Früher oder später wirst du für deine Tat büßen.
Also warum nicht gleich heute, hier und jetzt, am Ort des Geschehens?
Also nähert er sich der halboffenen Tür, stößt sie vorsichtig auf und späht in den Hof. Das Haus liegt still und ruhig da. Nur ein paar pickende, gackernde Hennen. Er tritt ein. Geht auf die Terrassentreppe zu. Die Luft ist drückend. Die Stille schwer. Seine Schritte sind unsicher … Er bleibt stehen, schaut durch die Fenster. Hinter den Vorhängen keine Menschenseele. Angst und Neugier lassen seine Schläfen pochen. Auf seiner Stirn perlt der Schweiß. Er stützt sich an der Mauer ab, um die Stufen hinaufzusteigen. Auf der Terrasse angekommen, zuckt er zusammen, als in der Dunkelheit des Flurs, jetzt doch, eine Gestalt auftaucht. »Rassul? … Bist du es?«, erklingt Suphias Stimme. Rassul versucht zu sprechen, vergisst vor Schreck seine Stummheit; seine Lippen bewegen sich vergeblich, um zu erklären, dass er gekommen ist, sie zu holen, dass sich ihre Mutter große Sorgen macht … Suphia muss lachen. »Was ist los? Ich höre nichts«, sagt sie und kommt näher. Rassul bleibt stumm stehen und sieht hinter Suphia eine zweite Gestalt aus dem Flur treten. Es ist Nazigol.

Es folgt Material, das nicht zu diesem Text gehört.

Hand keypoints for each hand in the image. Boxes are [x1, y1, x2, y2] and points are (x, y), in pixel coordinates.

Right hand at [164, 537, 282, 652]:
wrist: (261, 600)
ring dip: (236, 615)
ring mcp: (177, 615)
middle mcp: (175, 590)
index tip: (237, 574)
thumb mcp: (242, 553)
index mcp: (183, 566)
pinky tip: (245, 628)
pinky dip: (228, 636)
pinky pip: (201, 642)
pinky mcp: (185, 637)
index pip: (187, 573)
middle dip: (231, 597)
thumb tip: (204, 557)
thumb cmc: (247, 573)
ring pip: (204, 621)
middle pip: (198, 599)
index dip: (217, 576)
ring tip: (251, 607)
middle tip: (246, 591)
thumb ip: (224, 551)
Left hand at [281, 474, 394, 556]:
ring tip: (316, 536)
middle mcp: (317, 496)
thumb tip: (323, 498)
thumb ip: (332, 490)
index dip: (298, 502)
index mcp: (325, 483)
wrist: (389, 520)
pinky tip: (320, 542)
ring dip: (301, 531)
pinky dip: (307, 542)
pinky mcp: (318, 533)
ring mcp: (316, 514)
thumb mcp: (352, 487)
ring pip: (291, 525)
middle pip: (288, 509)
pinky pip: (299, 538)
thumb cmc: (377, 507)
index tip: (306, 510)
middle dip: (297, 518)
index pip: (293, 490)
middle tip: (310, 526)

» Nana Alia ist seit gestern verschwunden. Niemand weiß, wo sie ist …«, ruft Suphia aus.
Den Blick starr auf Nazigol gerichtet, weiß Rassul nicht, was er tun, was er denken, was er sagen soll. Nana Alia ist nicht mehr da. Das ist die einzige Gewissheit. Was ist von dieser Nachricht zu halten? Soll er sich freuen? Soll er auf der Hut sein?
Nazigol tritt einen Schritt näher: »Als ich gestern Abend zurückkam, war niemand da. Meine Mutter geht nie aus dem Haus, ohne dass jemand hier ist, schon gar nicht am Abend.«
Immer verblüffter, immer entrückter starrt Rassul die beiden Mädchen an.

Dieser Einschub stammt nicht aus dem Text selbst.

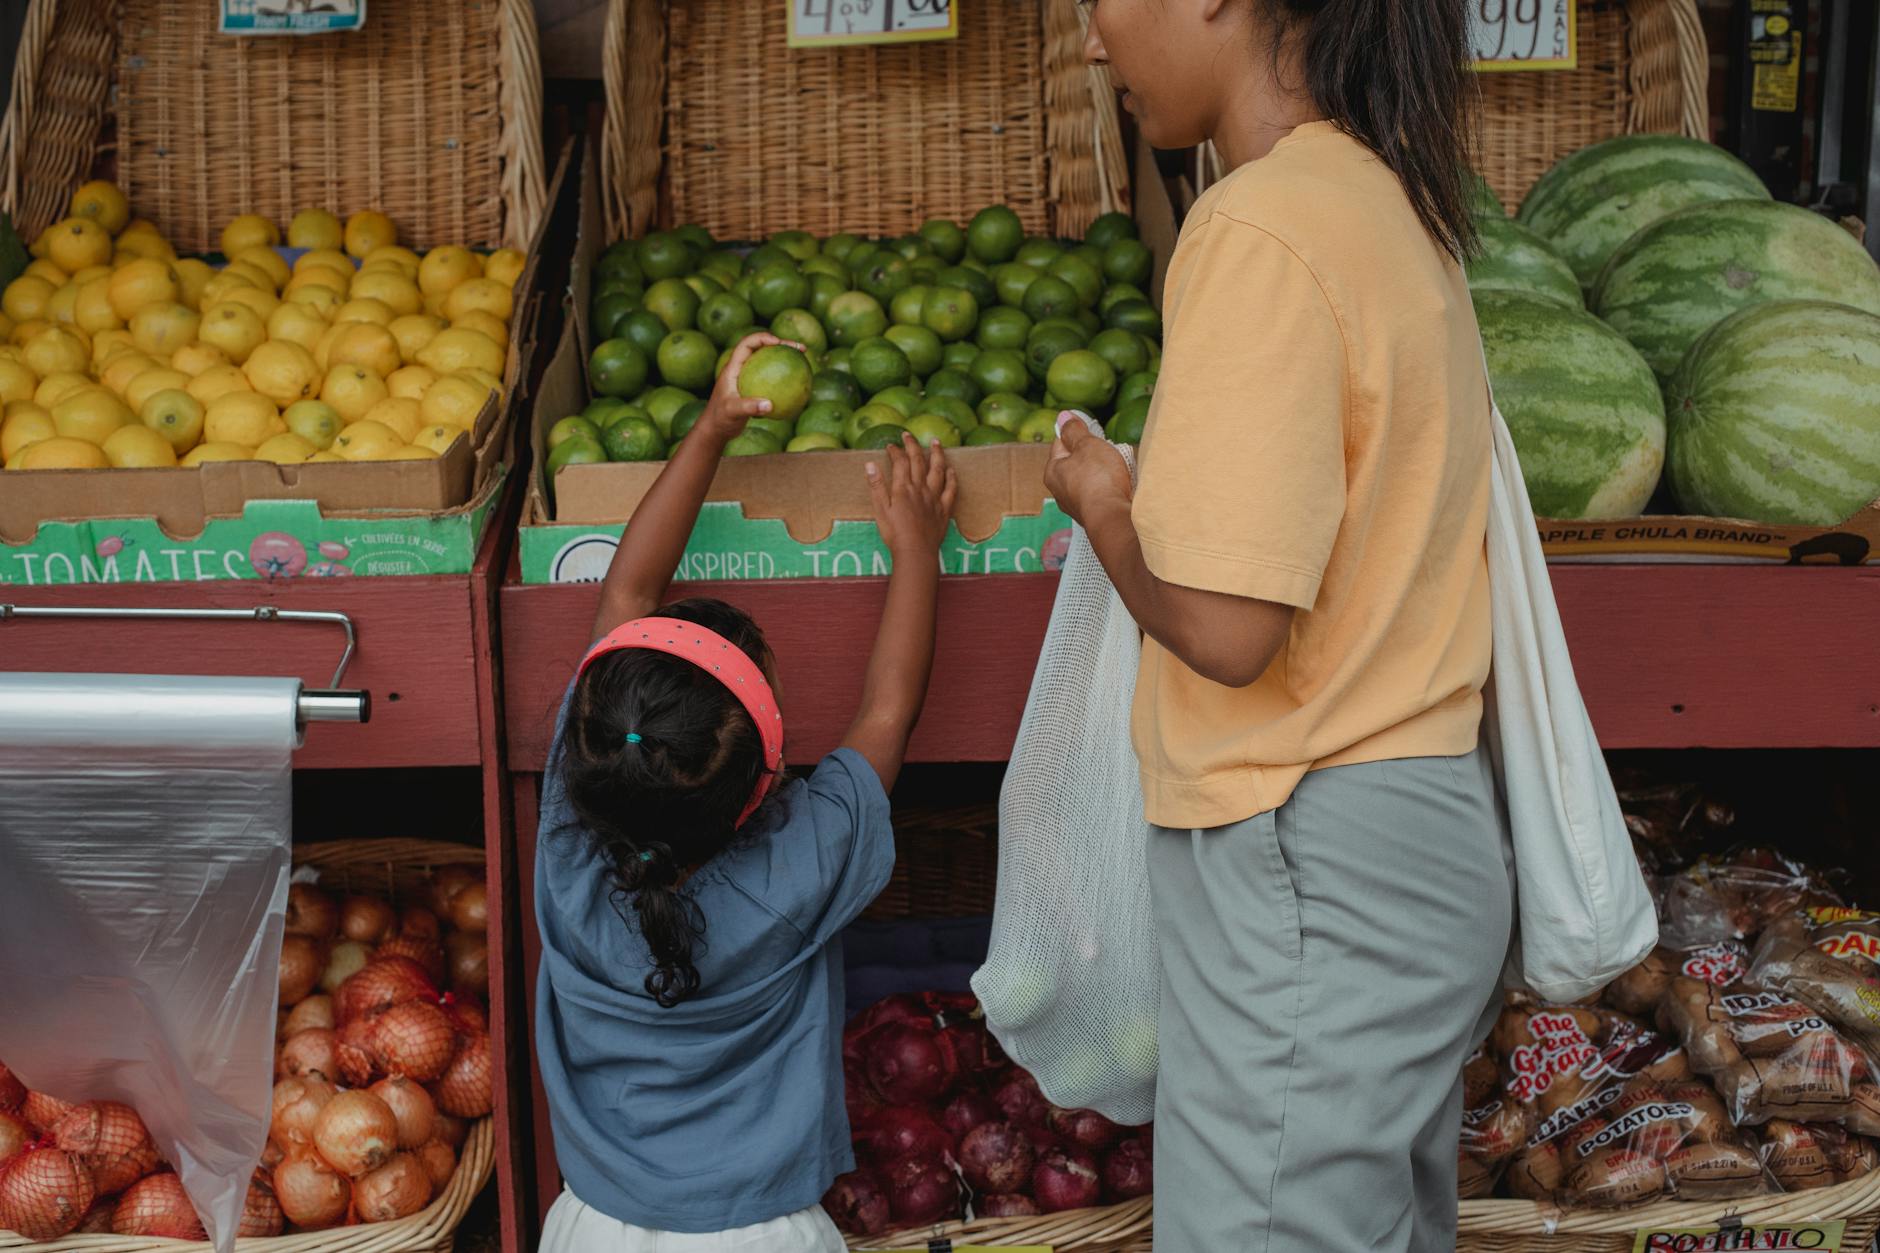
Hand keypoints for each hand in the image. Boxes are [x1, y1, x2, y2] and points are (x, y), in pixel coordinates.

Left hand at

Nazigol wendet sich an Suphia: »Als ich das Haus leer vorfand, hatte ich Angst, allein hierzubleiben. Ich habe alle Türen abgeschlossen und bin gegangen …« Ihre Stimme wird immer dünner. Sämtliche Töne verblassen. Rassul hört nichts mehr, sieht nichts mehr. Da ist nur noch ein Loch, ein schwarzes Loch, der Flur, still und bedrohlich, ein tiefer Schlund, ohne Ende, ohne Ausgang.